How network security moved from state machines to learned behavior
Before transformers entered cybersecurity, some of the most effective intrusion detection systems were already behavioral. Long before the term “foundation model” existed, researchers recognized that signatures and static indicators were insufficient, what mattered was how systems behaved over time.
One of the most influential approaches from that era modeled network traffic as chains of behavioral states, using probabilistic techniques such as Markov models. These systems deserve credit: they were principled, explainable, and within the constraints of their time, remarkably effective.
But they also reveal, very clearly, where the ceiling was.
State-based IDS: behavior as symbols
State-based behavioral IDS systems begin with a crucial assumption:
Network behavior can be discretized into a small number of meaningful states.
Raw NetFlow records are first compressed into a handful of hand-engineered features typically things like size, duration, and periodicity. Each flow is then mapped to a discrete state, producing a symbolic sequence such as:
a → a → b → c → a → …
Once behavior has been reduced to a sequence of symbols, classical probabilistic tools become viable. Most notably, Markov chains are used to model the probability of transitioning from one state to the next.
Mathematically, the system assumes:
[ P(S_t \mid S_{t-1}) ]
Meaning: the future depends only on the present state.
This is the defining property of Markovian behavior.
Why Markov models worked and why they stopped scaling
Markov models were a smart choice at the time:
- They are computationally cheap
- They are interpretable
- They work well when behavior is highly regular (as early botnet C2 traffic often was)

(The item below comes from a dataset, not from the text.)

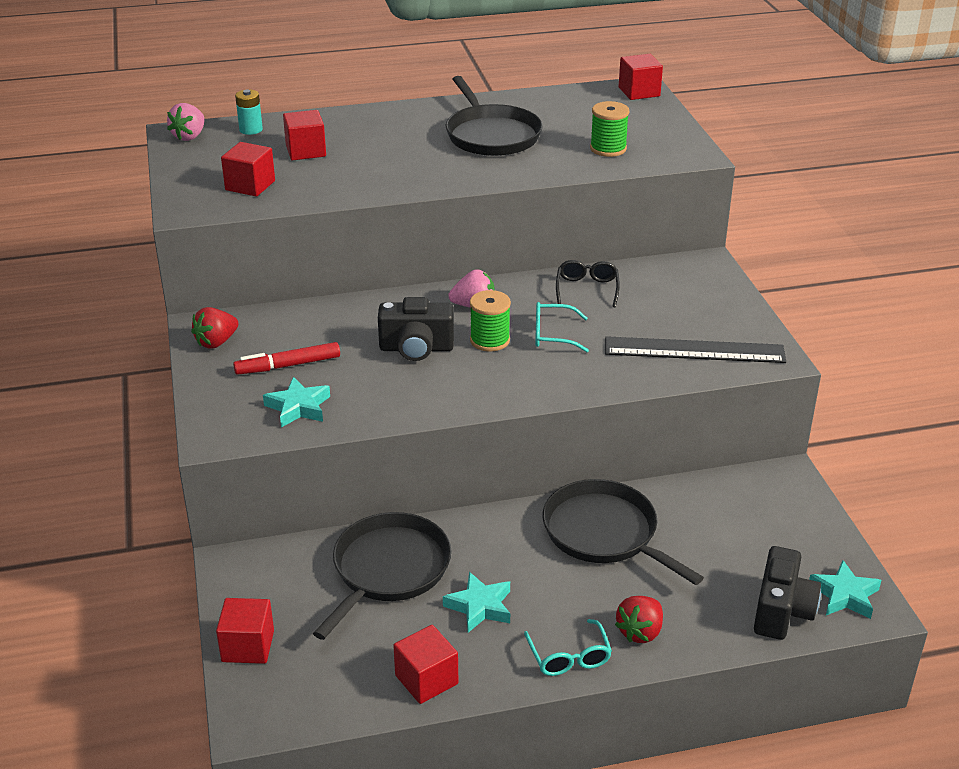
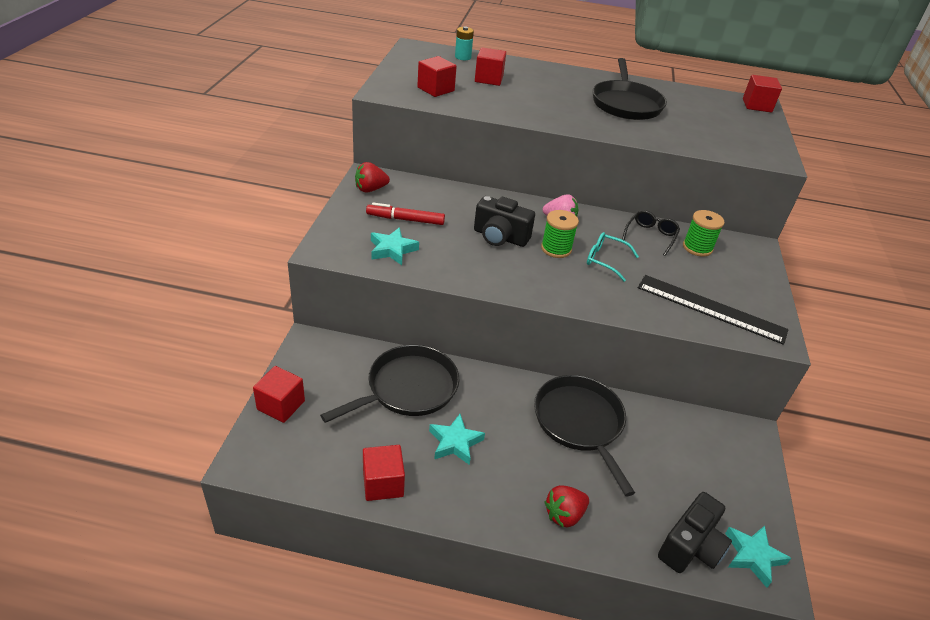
camera: 20 degrees right, 5 degrees up
(189, 136) = (421, 51): pink strawberry -> none
(569, 657) = (497, 512): turquoise glasses -> none
(608, 149) = (709, 136): green spool -> green spool (697, 247)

- They allow long sequences to be summarized statistically
But they also impose a hard ceiling.
Once behavior is reduced to:
- a fixed set of states
- coarse thresholds
- first-order transitions
the model can no longer reason about:
- long-range dependencies
- multi-phase attacks
- delayed causality
- behavior that does not neatly repeat
Everything beyond the immediately previous state is either lost or approximated away.
In practice, this meant that defenders had to predefine what kinds of behavior mattered and accept that anything outside those definitions would be invisible.
Transformers and LogLM: behavior without Markov assumptions
Transformer-based models including DeepTempo’s LogLM remove this assumption entirely.
Instead of asking:
“What state is this flow in?”
LogLM asks:
“What does this sequence of events mean in context?”
There are no predefined states.
There is no fixed alphabet.
There is no assumption that behavior is Markovian.
A transformer models with learned relevance, not fixed memory.
Any event can attend to any other, whether it occurred seconds ago or hours ago. Periodicity, silence, bursts, role changes, and phase shifts are all learned implicitly as part of the representation.
From state transitions to behavioral meaning
This shift mirrors what happened in natural language processing:
- State-based IDS ≈ hand-crafted grammars and n-grams
- LogLM ≈ learned embeddings and attention
Where older systems reasoned over state transitions, LogLM reasons over behavioral similarity:
- Does this sequence look like known command-and-control behavior?
- Is this relationship drifting toward known malicious campaigns?
- Which prior behaviors, even distant ones, are relevant now?
These questions simply cannot be answered under a Markov assumption.
The key difference, stated plainly
Markov IDS systems assume behavior is memoryless beyond the last step.
LogLM learns how much memory behavior actually requires.
Sometimes behavior is close to Markovian and the model learns that.
Often, especially with modern attackers, it is not and the model adapts.
That flexibility is the real breakthrough.
A respectful conclusion
State-based and Markov IDS systems were not wrong. They represented the best possible abstraction given the data, compute, and learning theory available at the time.
LogLM and transformer-based behavioral models don’t reject that lineage, they complete it.
They remove the need to define behavior in advance, and instead let behavior reveal itself.
That’s the difference between modeling states and learning behavior.